• BRIEF
Without the images, output every record exactly as it appears.

• DATA
+ + +
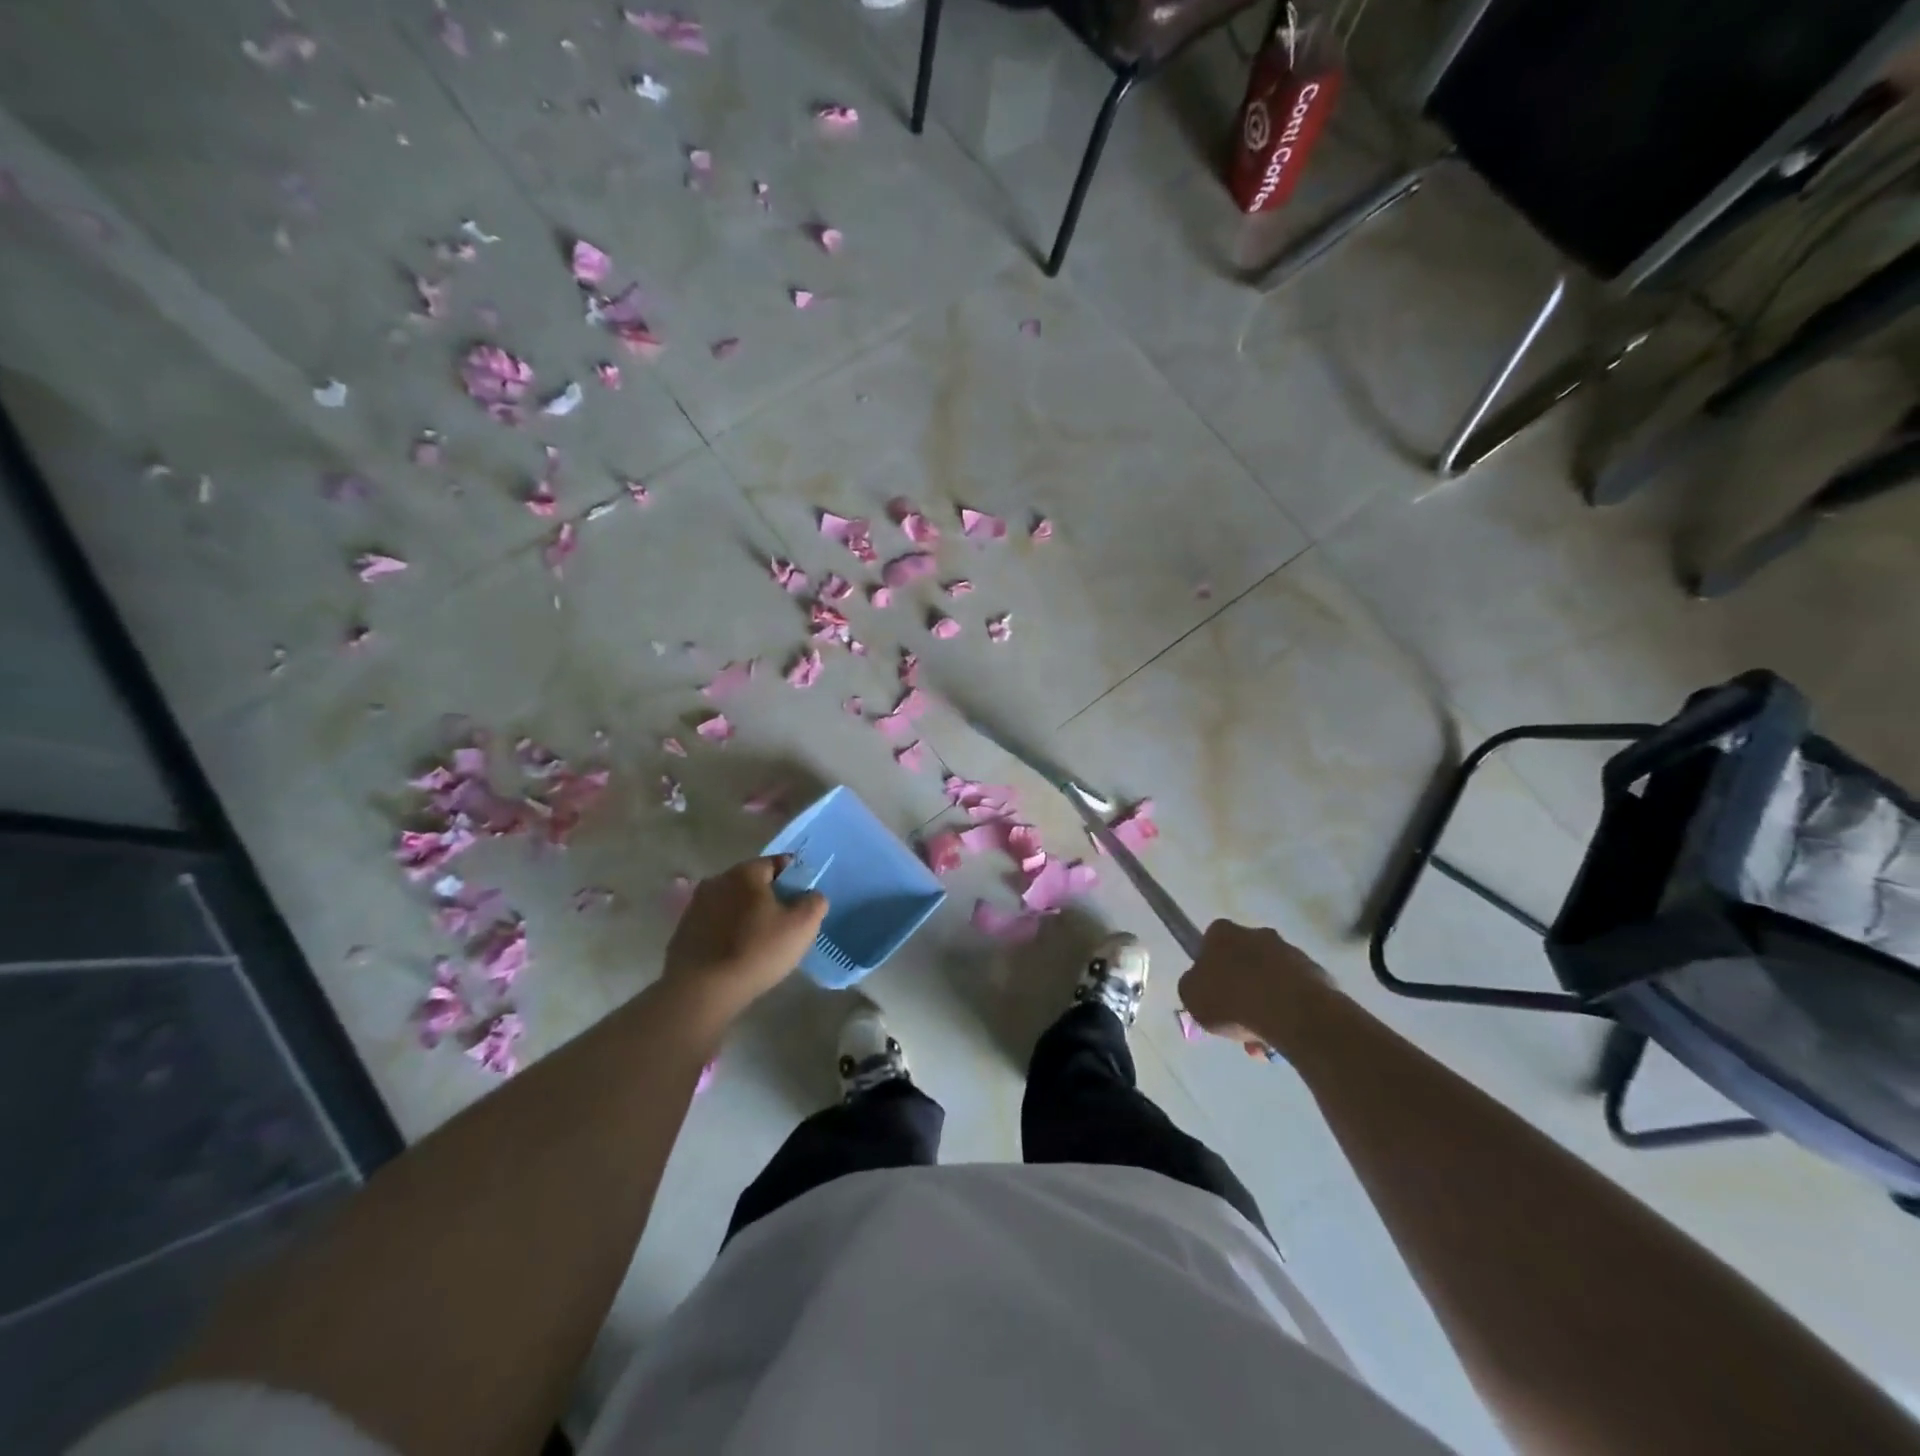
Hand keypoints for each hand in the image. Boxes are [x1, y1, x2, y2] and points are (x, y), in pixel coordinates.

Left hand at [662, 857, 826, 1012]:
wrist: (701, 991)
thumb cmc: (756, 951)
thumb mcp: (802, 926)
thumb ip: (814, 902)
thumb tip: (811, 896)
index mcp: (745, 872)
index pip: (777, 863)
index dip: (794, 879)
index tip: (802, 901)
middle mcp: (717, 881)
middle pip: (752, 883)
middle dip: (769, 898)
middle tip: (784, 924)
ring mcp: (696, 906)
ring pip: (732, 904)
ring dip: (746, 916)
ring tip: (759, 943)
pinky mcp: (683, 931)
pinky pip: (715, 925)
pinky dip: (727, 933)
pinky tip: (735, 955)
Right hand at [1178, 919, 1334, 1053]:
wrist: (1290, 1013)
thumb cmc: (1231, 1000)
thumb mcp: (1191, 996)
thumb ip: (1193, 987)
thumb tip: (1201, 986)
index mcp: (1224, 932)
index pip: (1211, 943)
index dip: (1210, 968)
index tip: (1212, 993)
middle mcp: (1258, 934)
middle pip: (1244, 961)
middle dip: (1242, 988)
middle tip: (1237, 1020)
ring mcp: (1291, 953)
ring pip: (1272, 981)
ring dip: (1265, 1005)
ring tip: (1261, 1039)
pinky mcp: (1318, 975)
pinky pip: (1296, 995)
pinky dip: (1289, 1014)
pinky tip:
+ + +
• SOLUTION TO THE EXERCISE
Hand keypoints for each hand in the image. Boxes are [x1, y1, x2, y2] and points are (x, y), in pixel coordinates.

Left hand at [662, 857, 826, 1012]:
wrist: (701, 991)
thumb cmc: (756, 951)
thumb mcp: (802, 926)
thumb ip: (814, 902)
thumb tip: (811, 896)
index mcp: (745, 872)
index pip: (777, 863)
index dip: (794, 879)
index tip: (802, 901)
middle mcp: (717, 881)
middle pip: (752, 883)
middle dip: (769, 898)
middle tip: (784, 924)
ring mcp: (696, 906)
ring pip: (732, 904)
ring dip: (746, 916)
ring tip: (759, 943)
pinky mcp: (683, 931)
pinky pip: (715, 925)
pinky dip: (727, 933)
pinky tip: (735, 955)
Right hand at [1178, 919, 1334, 1053]:
wrist: (1290, 1013)
thumb cmc: (1231, 1000)
thumb mcp: (1191, 996)
thumb ip: (1193, 987)
thumb tip: (1201, 986)
index mcp: (1224, 932)
index pip: (1211, 943)
index dip: (1210, 968)
index tip: (1212, 993)
middle mcp: (1258, 934)
middle pip: (1244, 961)
middle dip: (1242, 988)
middle tip: (1237, 1020)
ring mcp: (1291, 953)
ring pip: (1272, 981)
ring dip: (1265, 1005)
ring tip: (1261, 1039)
pinky mcp: (1318, 975)
pinky pip: (1296, 995)
pinky dip: (1289, 1014)
pinky tip:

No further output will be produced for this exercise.